Nico Rosberg, sobran manos pero falta cabeza
Llegan las vacaciones a la Fórmula 1, y este es un momento excelente para valorar y analizar lo sucedido hasta este momento. Algo que seguramente hará Nico Rosberg, que después de liderar el campeonato durante toda la primera mitad, ha perdido esta posición de privilegio en favor de su compañero de equipo en estas dos últimas carreras.
Es bien sabido que el piloto alemán no es manco en lo suyo. Debutó en 2006 con Williams, después de proclamarse campeón de la GP2 el año anterior. En 4 años que pasó con el equipo de Grove, que por aquel entonces no era de los equipos punteros, Rosberg logró dos podios y otras dos vueltas rápidas, demostrando su talento y sobre todo, su regularidad.
Después dio el salto a Mercedes, equipo en el que lleva desde 2010, y donde ha tenido que compartir equipo con un piloto de la talla de Michael Schumacher. Rosberg fue capaz de superarlo en todas las temporadas que corrió con él, pero el hijo del ex-piloto, Keke Rosberg, tenía una cuenta pendiente, la victoria, la cual llegó en China, 111 Grandes Premios después de que debutase en Fórmula 1.
Tras la retirada definitiva del «Káiser», llegaba a Mercedes la que podemos calificar como «su peor pesadilla», Lewis Hamilton. El inglés llegó en el momento de auge de Mercedes, un año antes de que la escudería alemana rompiera la hegemonía del hasta entonces todopoderoso Red Bull. Fue entonces cuando las cosas se complicaron para Rosberg.
Si bien el alemán goza de un talento y regularidad innegables, su punto débil es más bien psicológico. El de Wiesbaden no lleva bien la presión, los nervios le traicionan e incurre en errores graves, que en ocasiones cuestan una carrera (véase Austria 2016). Esto es algo que Lewis Hamilton sabe, y se aprovecha de ello.
Personalmente, Abu Dhabi 2014 supuso un punto de inflexión para Rosberg. El alemán lo tenía todo de cara para ser campeón, pero el hasta entonces indestructible Mercedes falló, y la avería le costó el mundial, que significó la segunda corona mundial de Hamilton. Para Nico no fue fácil levantar cabeza, y los resultados en 2015 fueron muy pobres, de hecho fue vapuleado por su compañero de equipo, que se coronó tricampeón.
A día de hoy, Rosberg cuenta con todo lo necesario para ser campeón, un monoplaza excepcional y unas manos excelentes para conducirlo, pero le falta algo aún más importante si cabe, el control de la presión. Hamilton es un experto en la guerra psicológica y sabe como desestabilizar a su compañero. Habitualmente lo hace en público, ante la prensa, dejando ver la carencia de su vecino de garaje. Sin ir más lejos, después del Gran Premio de Hungría de esta temporada, el inglés lanzó varios recados en lo referente a la polémica con las banderas amarillas en rueda de prensa a un Rosberg que no podía esconder su cara de enfado ante los ataques de su compañero, que mientras tanto bromeaba con Ricciardo.

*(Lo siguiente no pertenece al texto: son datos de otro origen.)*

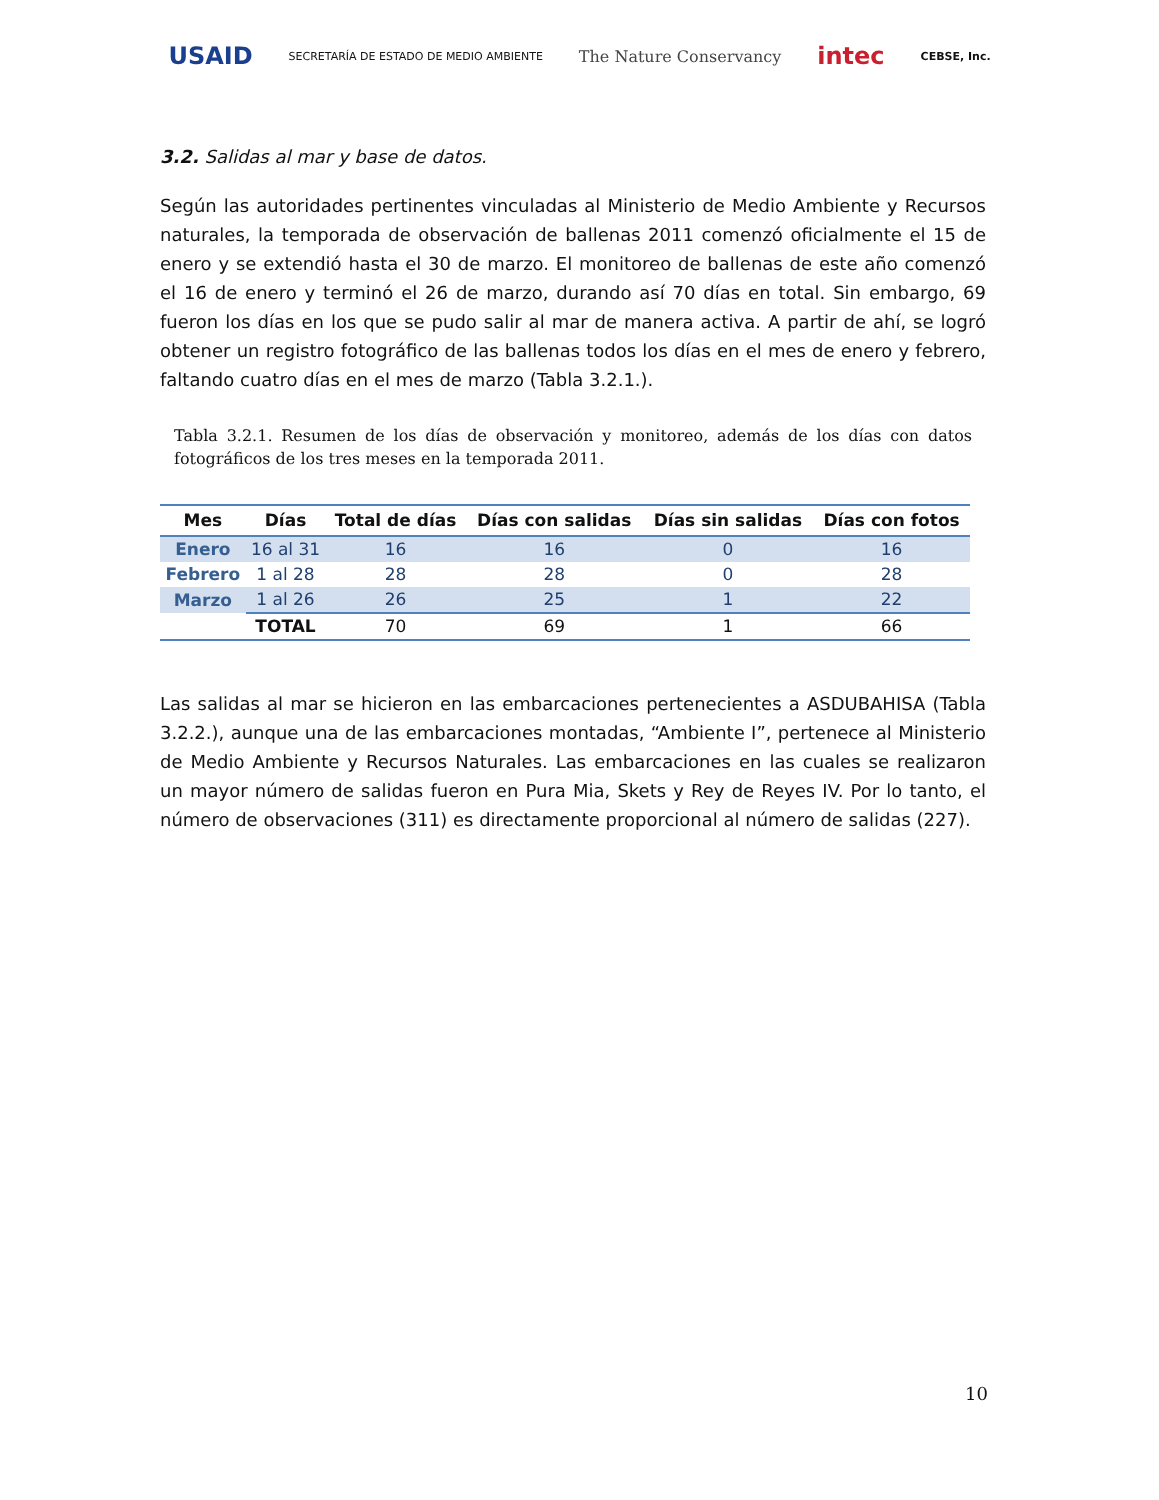USAID SECRETARÍA DE ESTADO DE MEDIO AMBIENTE The Nature Conservancy intec CEBSE, Inc.
3.2. Salidas al mar y base de datos.
Según las autoridades pertinentes vinculadas al Ministerio de Medio Ambiente y Recursos naturales, la temporada de observación de ballenas 2011 comenzó oficialmente el 15 de enero y se extendió hasta el 30 de marzo. El monitoreo de ballenas de este año comenzó el 16 de enero y terminó el 26 de marzo, durando así 70 días en total. Sin embargo, 69 fueron los días en los que se pudo salir al mar de manera activa. A partir de ahí, se logró obtener un registro fotográfico de las ballenas todos los días en el mes de enero y febrero, faltando cuatro días en el mes de marzo (Tabla 3.2.1.).
Tabla 3.2.1. Resumen de los días de observación y monitoreo, además de los días con datos fotográficos de los tres meses en la temporada 2011.
| Mes | Días | Total de días | Días con salidas | Días sin salidas | Días con fotos |
| --- | --- | --- | --- | --- | --- |
| Enero | 16 al 31 | 16 | 16 | 0 | 16 |
| Febrero | 1 al 28 | 28 | 28 | 0 | 28 |
| Marzo | 1 al 26 | 26 | 25 | 1 | 22 |
| | TOTAL | 70 | 69 | 1 | 66 |
Las salidas al mar se hicieron en las embarcaciones pertenecientes a ASDUBAHISA (Tabla 3.2.2.), aunque una de las embarcaciones montadas, “Ambiente I”, pertenece al Ministerio de Medio Ambiente y Recursos Naturales. Las embarcaciones en las cuales se realizaron un mayor número de salidas fueron en Pura Mia, Skets y Rey de Reyes IV. Por lo tanto, el número de observaciones (311) es directamente proporcional al número de salidas (227).
10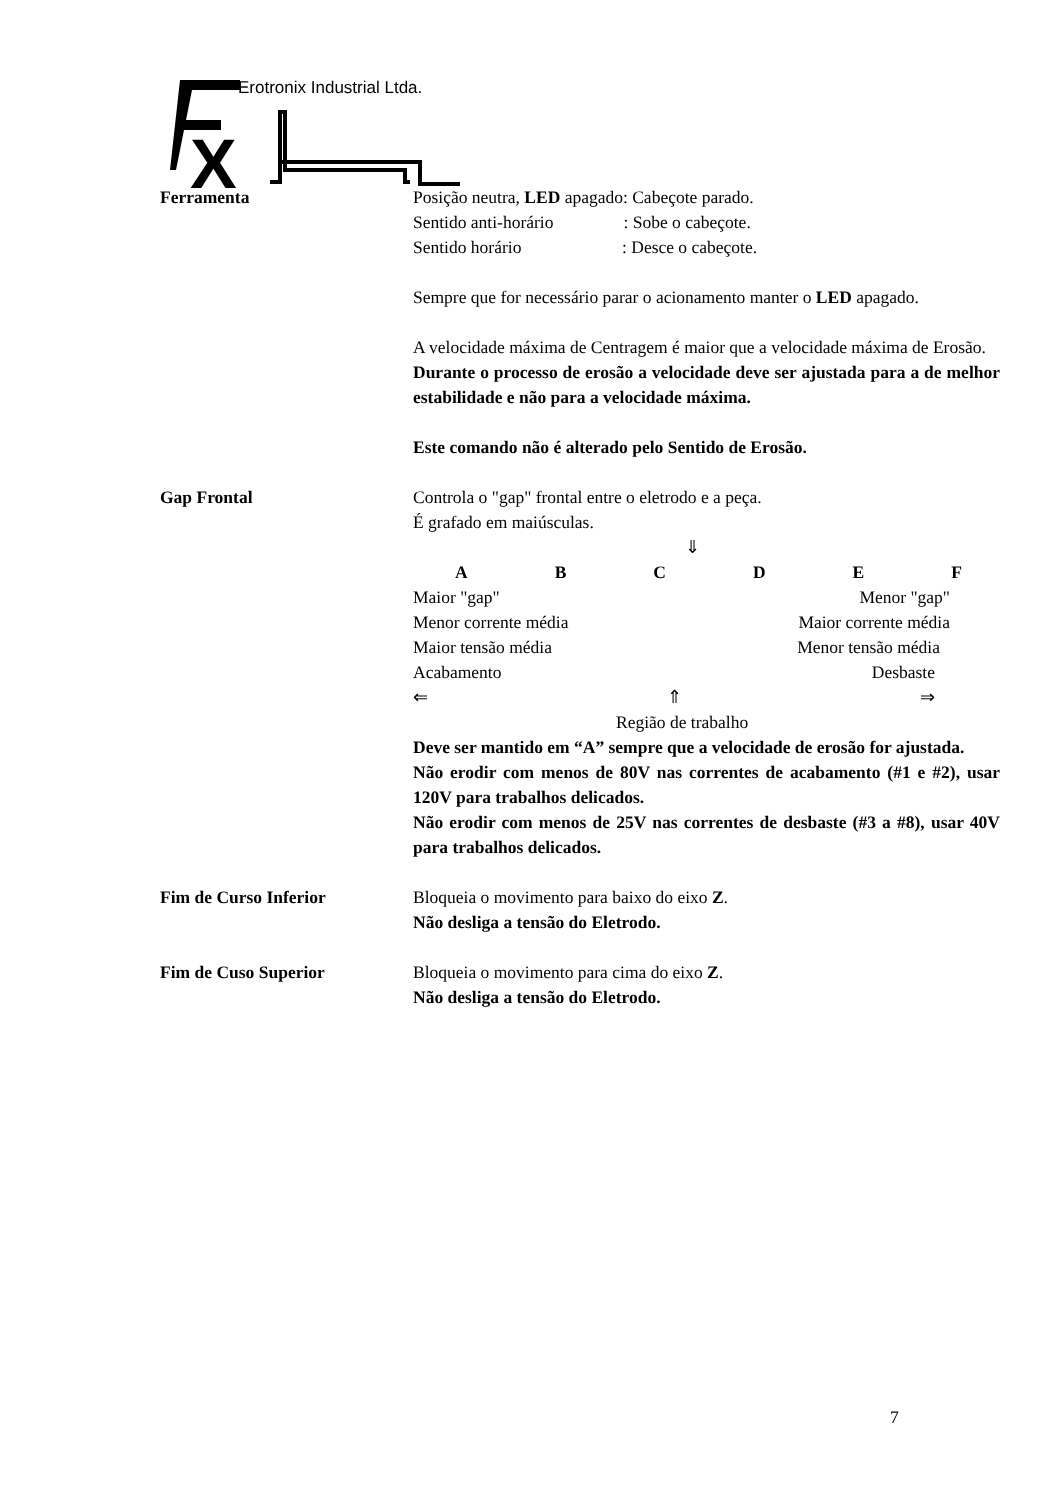X
Erotronix Industrial Ltda.
Ferramenta Posição neutra, LED apagado: Cabeçote parado.
Sentido anti-horário : Sobe o cabeçote.
Sentido horário : Desce o cabeçote.
Sempre que for necessário parar o acionamento manter o LED apagado.
A velocidade máxima de Centragem é maior que a velocidade máxima de Erosão.
Durante o processo de erosão a velocidade deve ser ajustada para a de melhor estabilidade e não para a velocidade máxima.
Este comando não é alterado pelo Sentido de Erosão.
Gap Frontal Controla o "gap" frontal entre o eletrodo e a peça.
É grafado em maiúsculas.
⇓
A B C D E F
Maior "gap" Menor "gap"
Menor corrente média Maior corrente média
Maior tensão média Menor tensão média
Acabamento Desbaste
⇐ ⇑ ⇒
Região de trabalho
Deve ser mantido em “A” sempre que a velocidade de erosão for ajustada.
Não erodir com menos de 80V nas correntes de acabamento (#1 e #2), usar 120V para trabalhos delicados.
Não erodir com menos de 25V nas correntes de desbaste (#3 a #8), usar 40V para trabalhos delicados.
Fim de Curso Inferior Bloqueia o movimento para baixo do eixo Z.
Não desliga a tensão do Eletrodo.
Fim de Cuso Superior Bloqueia o movimento para cima do eixo Z.
Não desliga a tensão do Eletrodo.
7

Frases como «Rosberg se queja por todo» o «Que gane Rosberg no me preocupa» son algunas perlas que el piloto inglés le ha dedicado a su compañero y que hacen que las ganas de Rosberg por vencerle crezcan, llegando incluso a afectar a su rendimiento. ¿Y por que digo que afectan a su rendimiento? Solo hay que ver la desesperación de Nico cuando no puede con su compañero, ya sea atacando o defendiendo, y como ejemplo podemos poner Spa 2014 o Austria 2016 o el más claro de todos, que se dio fuera de los monoplazas, en la antesala del podio de Austin, cuando un ofuscado Rosberg lanzó la gorra a su compañero de muy malas maneras, después de que este se proclamase campeón del mundo.
Fallos de conducción, errores en las salidas, puede que todo esto tenga un solo causante, la presión y la ansiedad que Nico Rosberg tiene por ganar a Lewis Hamilton en la batalla por el título mundial y que el alemán es incapaz de ocultar ante su principal rival.